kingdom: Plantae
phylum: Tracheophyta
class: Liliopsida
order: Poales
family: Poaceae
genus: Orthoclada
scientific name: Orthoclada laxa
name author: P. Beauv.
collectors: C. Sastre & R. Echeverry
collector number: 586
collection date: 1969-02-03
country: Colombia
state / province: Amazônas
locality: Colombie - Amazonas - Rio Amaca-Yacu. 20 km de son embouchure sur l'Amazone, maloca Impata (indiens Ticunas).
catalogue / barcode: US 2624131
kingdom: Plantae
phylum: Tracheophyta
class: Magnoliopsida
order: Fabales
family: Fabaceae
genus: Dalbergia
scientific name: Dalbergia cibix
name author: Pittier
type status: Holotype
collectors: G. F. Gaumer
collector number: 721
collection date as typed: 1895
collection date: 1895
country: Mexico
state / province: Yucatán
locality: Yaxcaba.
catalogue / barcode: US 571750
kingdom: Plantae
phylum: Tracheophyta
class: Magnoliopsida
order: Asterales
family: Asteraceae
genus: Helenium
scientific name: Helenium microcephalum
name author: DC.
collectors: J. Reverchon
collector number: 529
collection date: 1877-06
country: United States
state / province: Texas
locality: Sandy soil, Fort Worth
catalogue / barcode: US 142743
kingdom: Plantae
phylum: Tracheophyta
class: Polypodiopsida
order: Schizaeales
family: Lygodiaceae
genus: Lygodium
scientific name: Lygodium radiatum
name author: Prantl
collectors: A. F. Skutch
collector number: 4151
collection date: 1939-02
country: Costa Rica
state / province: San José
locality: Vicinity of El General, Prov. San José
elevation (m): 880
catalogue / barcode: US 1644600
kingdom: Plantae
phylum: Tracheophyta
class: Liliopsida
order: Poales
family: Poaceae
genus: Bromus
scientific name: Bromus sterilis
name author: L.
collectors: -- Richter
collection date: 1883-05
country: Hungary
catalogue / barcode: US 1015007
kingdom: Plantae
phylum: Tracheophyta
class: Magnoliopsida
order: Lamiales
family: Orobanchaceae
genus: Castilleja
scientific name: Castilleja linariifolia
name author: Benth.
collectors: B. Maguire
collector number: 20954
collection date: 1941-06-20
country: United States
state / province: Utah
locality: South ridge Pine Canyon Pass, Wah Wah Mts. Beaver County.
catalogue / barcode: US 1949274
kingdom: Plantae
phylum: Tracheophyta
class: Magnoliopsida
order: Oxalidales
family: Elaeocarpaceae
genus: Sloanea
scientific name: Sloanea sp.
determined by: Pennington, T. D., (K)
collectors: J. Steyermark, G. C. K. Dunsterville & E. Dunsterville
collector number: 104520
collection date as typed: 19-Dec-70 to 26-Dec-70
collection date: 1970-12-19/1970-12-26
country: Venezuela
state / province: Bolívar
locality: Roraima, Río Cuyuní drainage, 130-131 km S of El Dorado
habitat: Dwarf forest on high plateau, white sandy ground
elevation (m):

§ PROBLEM DETAILS
Lay out every line of the items above as a Markdown table with two columns, Row and Entry: the row number goes under Row and the line itself under Entry. Leave out any blank lines.

§ SOLUTION FOR THIS TASK
| Row | Entry |
|---|---|
| 1 | kingdom: Plantae |
| 2 | phylum: Tracheophyta |
| 3 | class: Liliopsida |
| 4 | order: Poales |
| 5 | family: Poaceae |
| 6 | genus: Orthoclada |
| 7 | scientific name: Orthoclada laxa |
| 8 | name author: P. Beauv. |
| 9 | collectors: C. Sastre & R. Echeverry |
| 10 | collector number: 586 |
| 11 | collection date: 1969-02-03 |
| 12 | country: Colombia |
| 13 | state / province: Amazônas |
| 14 | locality: Colombie - Amazonas - Rio Amaca-Yacu. 20 km de son embouchure sur l'Amazone, maloca Impata (indiens Ticunas). |
| 15 | catalogue / barcode: US 2624131 |
| 16 | kingdom: Plantae |
| 17 | phylum: Tracheophyta |
| 18 | class: Magnoliopsida |
| 19 | order: Fabales |
| 20 | family: Fabaceae |
| 21 | genus: Dalbergia |
| 22 | scientific name: Dalbergia cibix |
| 23 | name author: Pittier |
| 24 | type status: Holotype |
| 25 | collectors: G. F. Gaumer |
| 26 | collector number: 721 |
| 27 | collection date as typed: 1895 |
| 28 | collection date: 1895 |
| 29 | country: Mexico |
| 30 | state / province: Yucatán |
| 31 | locality: Yaxcaba. |
| 32 | catalogue / barcode: US 571750 |
| 33 | kingdom: Plantae |
| 34 | phylum: Tracheophyta |
| 35 | class: Magnoliopsida |
| 36 | order: Asterales |
| 37 | family: Asteraceae |
| 38 | genus: Helenium |
| 39 | scientific name: Helenium microcephalum |
| 40 | name author: DC. |
| 41 | collectors: J. Reverchon |
| 42 | collector number: 529 |
| 43 | collection date: 1877-06 |
| 44 | country: United States |
| 45 | state / province: Texas |
| 46 | locality: Sandy soil, Fort Worth |
| 47 | catalogue / barcode: US 142743 |
| 48 | kingdom: Plantae |
| 49 | phylum: Tracheophyta |
| 50 | class: Polypodiopsida |
| 51 | order: Schizaeales |
| 52 | family: Lygodiaceae |
| 53 | genus: Lygodium |
| 54 | scientific name: Lygodium radiatum |
| 55 | name author: Prantl |
| 56 | collectors: A. F. Skutch |
| 57 | collector number: 4151 |
| 58 | collection date: 1939-02 |
| 59 | country: Costa Rica |
| 60 | state / province: San José |
| 61 | locality: Vicinity of El General, Prov. San José |
| 62 | elevation (m): 880 |
| 63 | catalogue / barcode: US 1644600 |
| 64 | kingdom: Plantae |
| 65 | phylum: Tracheophyta |
| 66 | class: Liliopsida |
| 67 | order: Poales |
| 68 | family: Poaceae |
| 69 | genus: Bromus |
| 70 | scientific name: Bromus sterilis |
| 71 | name author: L. |
| 72 | collectors: -- Richter |
| 73 | collection date: 1883-05 |
| 74 | country: Hungary |
| 75 | catalogue / barcode: US 1015007 |
| 76 | kingdom: Plantae |
| 77 | phylum: Tracheophyta |
| 78 | class: Magnoliopsida |
| 79 | order: Lamiales |
| 80 | family: Orobanchaceae |
| 81 | genus: Castilleja |
| 82 | scientific name: Castilleja linariifolia |
| 83 | name author: Benth. |
| 84 | collectors: B. Maguire |
| 85 | collector number: 20954 |
| 86 | collection date: 1941-06-20 |
| 87 | country: United States |
| 88 | state / province: Utah |
| 89 | locality: South ridge Pine Canyon Pass, Wah Wah Mts. Beaver County. |
| 90 | catalogue / barcode: US 1949274 |
| 91 | kingdom: Plantae |
| 92 | phylum: Tracheophyta |
| 93 | class: Magnoliopsida |
| 94 | order: Oxalidales |
| 95 | family: Elaeocarpaceae |
| 96 | genus: Sloanea |
| 97 | scientific name: Sloanea sp. |
| 98 | determined by: Pennington, T. D., (K) |
| 99 | collectors: J. Steyermark, G. C. K. Dunsterville & E. Dunsterville |
| 100 | collector number: 104520 |
| 101 | collection date as typed: 19-Dec-70 to 26-Dec-70 |
| 102 | collection date: 1970-12-19/1970-12-26 |
| 103 | country: Venezuela |
| 104 | state / province: Bolívar |
| 105 | locality: Roraima, Río Cuyuní drainage, 130-131 km S of El Dorado |
| 106 | habitat: Dwarf forest on high plateau, white sandy ground |
| 107 | elevation (m): |